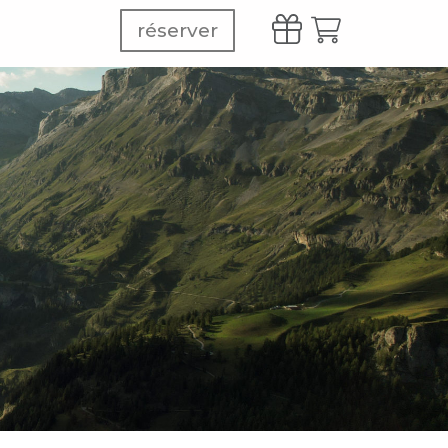
réserver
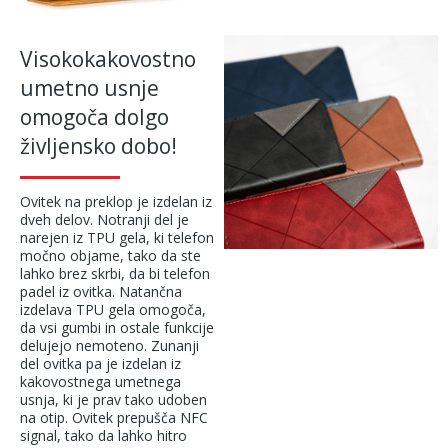
Visokokakovostno
umetno usnje
omogoča dolgo
življensko dobo!
Ovitek na preklop je izdelan iz
dveh delov. Notranji del je
narejen iz TPU gela, ki telefon
močno objame, tako da ste
lahko brez skrbi, da bi telefon
padel iz ovitka. Natančna
izdelava TPU gela omogoča,
da vsi gumbi in ostale funkcije
delujejo nemoteno. Zunanji
del ovitka pa je izdelan iz
kakovostnega umetnega
usnja, ki je prav tako udoben
na otip. Ovitek prepušča NFC
signal, tako da lahko hitro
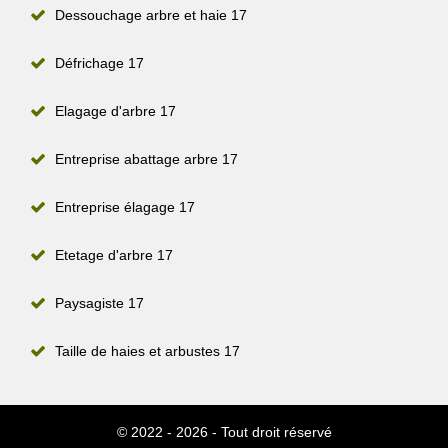
Dessouchage arbre et haie 17
Défrichage 17
Elagage d'arbre 17
Entreprise abattage arbre 17
Entreprise élagage 17
Etetage d'arbre 17
Paysagiste 17
Taille de haies et arbustes 17
© 2022 - 2026 - Tout droit réservé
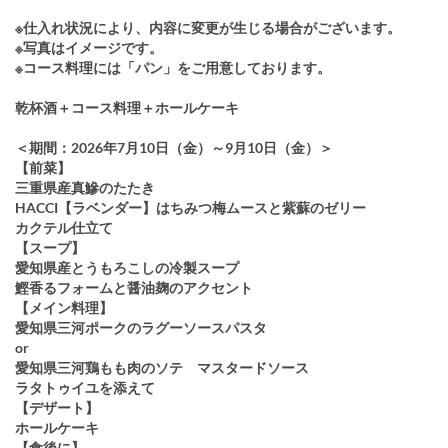
※仕入れ状況により、内容に変更が生じる場合がございます。
※写真はイメージです。
※コース料理には「パン」をご用意しております。
乾杯酒＋コース料理＋ホールケーキ
＜期間：2026年7月10日（金）～9月10日（金）＞
【前菜】
三重県産真鰺のたたき
HACCI【ラベンダー】はちみつ梅ムースと紫蘇のゼリー
カクテル仕立て
【スープ】
愛知県産とうもろこしの冷製スープ
鰹香るフォームと醤油麹のアクセント
【メイン料理】
愛知県三河ポークのラグーソースパスタ
or
愛知県三河鶏もも肉のソテ マスタードソース
ラタトゥイユを添えて
【デザート】
ホールケーキ
【食後に】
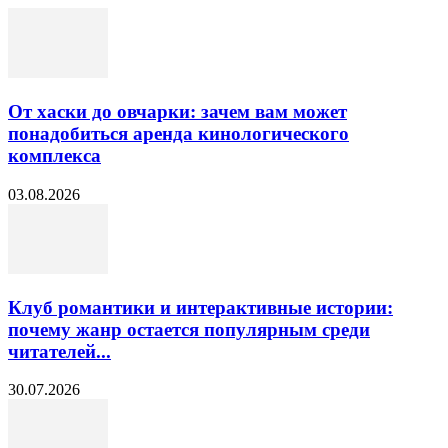
От хаски до овчарки: зачем вам может
понадобиться аренда кинологического
комплекса
03.08.2026
Клуб романтики и интерактивные истории:
почему жанр остается популярным среди
читателей...
30.07.2026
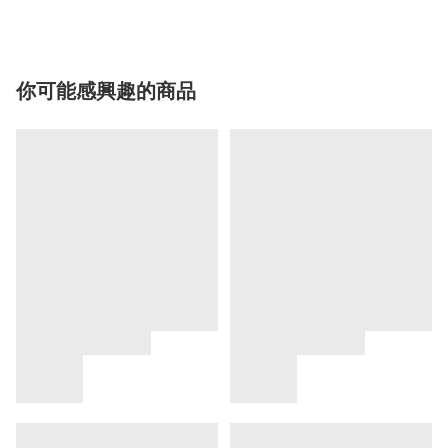
你可能感興趣的商品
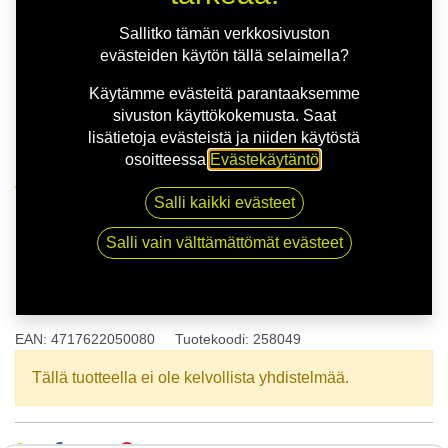
Sallitko tämän verkkosivuston
evästeiden käytön tällä selaimella?
Käytämme evästeitä parantaaksemme
sivuston käyttökokemusta. Saat
lisätietoja evästeistä ja niiden käytöstä
osoitteessa
Evästekäytäntö
.
Kauppa
175/60R14 79H NANKANG NA-1 XL
Salli kaikki evästeet
Salli vain välttämättömät evästeet
175/60R14 79H NANKANG NA-
1 XL
EAN:
4717622050080
Tuotekoodi:
258049
Tällä tuotteella ei ole kelvollista yhdistelmää.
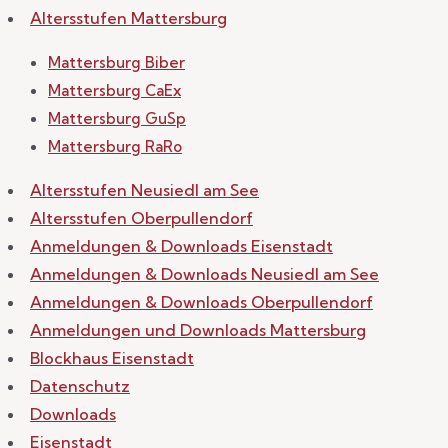
Altersstufen Mattersburg
Mattersburg Biber
Mattersburg CaEx
Mattersburg GuSp
Mattersburg RaRo
Altersstufen Neusiedl am See
Altersstufen Oberpullendorf
Anmeldungen & Downloads Eisenstadt
Anmeldungen & Downloads Neusiedl am See
Anmeldungen & Downloads Oberpullendorf
Anmeldungen und Downloads Mattersburg
Blockhaus Eisenstadt
Datenschutz
Downloads
Eisenstadt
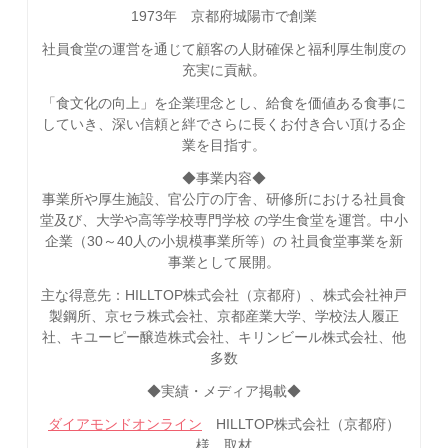
1973年 京都府城陽市で創業
社員食堂の運営を通じて顧客の人財確保と福利厚生制度の
充実に貢献。
「食文化の向上」を企業理念とし、給食を価値ある食事に
していき、深い信頼と絆でさらに長くお付き合い頂ける企
業を目指す。
◆事業内容◆
事業所や厚生施設、官公庁の庁舎、研修所における社員食
堂及び、大学や高等学校専門学校 の学生食堂を運営。中小
企業（30～40人の小規模事業所等）の 社員食堂事業を新
事業として展開。
主な得意先：HILLTOP株式会社（京都府）、株式会社神戸
製鋼所、京セラ株式会社、京都産業大学、学校法人履正
社、キユーピー醸造株式会社、キリンビール株式会社、他
多数
◆実績・メディア掲載◆
ダイアモンドオンライン
HILLTOP株式会社（京都府）
様 取材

****

ABOUT THIS EXERCISE> Return the text read from each row above, line by line and unchanged, leaving out the pictures.

ANSWER BOX>
réserver
Visokokakovostno
umetno usnje
omogoča dolgo
življensko dobo!
Ovitek na preklop je izdelan iz
dveh delov. Notranji del je
narejen iz TPU gela, ki telefon
močno objame, tako da ste
lahko brez skrbi, da bi telefon
padel iz ovitka. Natančna
izdelava TPU gela omogoča,
da vsi gumbi in ostale funkcije
delujejo nemoteno. Zunanji
del ovitka pa je izdelan iz
kakovostnega umetnega
usnja, ki je prav tako udoben
na otip. Ovitek prepušča NFC
signal, tako da lahko hitro
Dessouchage arbre et haie 17
Défrichage 17
Elagage d'arbre 17
Entreprise abattage arbre 17
Entreprise élagage 17
Etetage d'arbre 17
Paysagiste 17
Taille de haies et arbustes 17
© 2022 - 2026 - Tout droit réservé
※仕入れ状況により、内容に変更が生じる場合がございます。
※写真はイメージです。
※コース料理には「パン」をご用意しております。
乾杯酒＋コース料理＋ホールケーキ
＜期間：2026年7月10日（金）～9月10日（金）＞
【前菜】
三重県産真鰺のたたき
HACCI【ラベンダー】はちみつ梅ムースと紫蘇のゼリー
カクテル仕立て
【スープ】
愛知県産とうもろこしの冷製スープ
鰹香るフォームと醤油麹のアクセント
【メイン料理】
愛知県三河ポークのラグーソースパスタ
or
愛知県三河鶏もも肉のソテ マスタードソース
ラタトゥイユを添えて
【デザート】
ホールケーキ
【食後に】
От хаски до овчарки: зачем вам может
понадобиться аренда кинологического
комплекса
03.08.2026
Клуб романтики и интерактивные истории:
почему жанр остается популярным среди
читателей...
30.07.2026
你可能感興趣的商品
Sallitko tämän verkkosivuston
evästeiden käytön tällä selaimella?
Käytämme evästeitä parantaaksemme
sivuston käyttökokemusta. Saat
lisätietoja evästeistä ja niiden käytöstä
osoitteessa
Evästekäytäntö
.
Kauppa
175/60R14 79H NANKANG NA-1 XL
Salli kaikki evästeet
Salli vain välttämättömät evästeet
175/60R14 79H NANKANG NA-
1 XL
EAN:
4717622050080
Tuotekoodi:
258049
Tällä tuotteella ei ole kelvollista yhdistelmää.
Altersstufen Mattersburg
Mattersburg Biber
Mattersburg CaEx
Mattersburg GuSp
Mattersburg RaRo
Altersstufen Neusiedl am See
Altersstufen Oberpullendorf
Anmeldungen & Downloads Eisenstadt
Anmeldungen & Downloads Neusiedl am See
Anmeldungen & Downloads Oberpullendorf
Anmeldungen und Downloads Mattersburg
Blockhaus Eisenstadt
Datenschutz
Downloads
Eisenstadt
1973年 京都府城陽市で創業
社員食堂の運営を通じて顧客の人財確保と福利厚生制度の
充実に貢献。
「食文化の向上」を企業理念とし、給食を価値ある食事に
していき、深い信頼と絆でさらに長くお付き合い頂ける企
業を目指す。
◆事業内容◆
事業所や厚生施設、官公庁の庁舎、研修所における社員食
堂及び、大学や高等学校専門学校 の学生食堂を運営。中小
企業（30～40人の小規模事業所等）の 社員食堂事業を新
事業として展開。
主な得意先：HILLTOP株式会社（京都府）、株式会社神戸
製鋼所、京セラ株式会社、京都産業大学、学校法人履正
社、キユーピー醸造株式会社、キリンビール株式会社、他
多数
◆実績・メディア掲載◆
ダイアモンドオンライン
HILLTOP株式会社（京都府）
様 取材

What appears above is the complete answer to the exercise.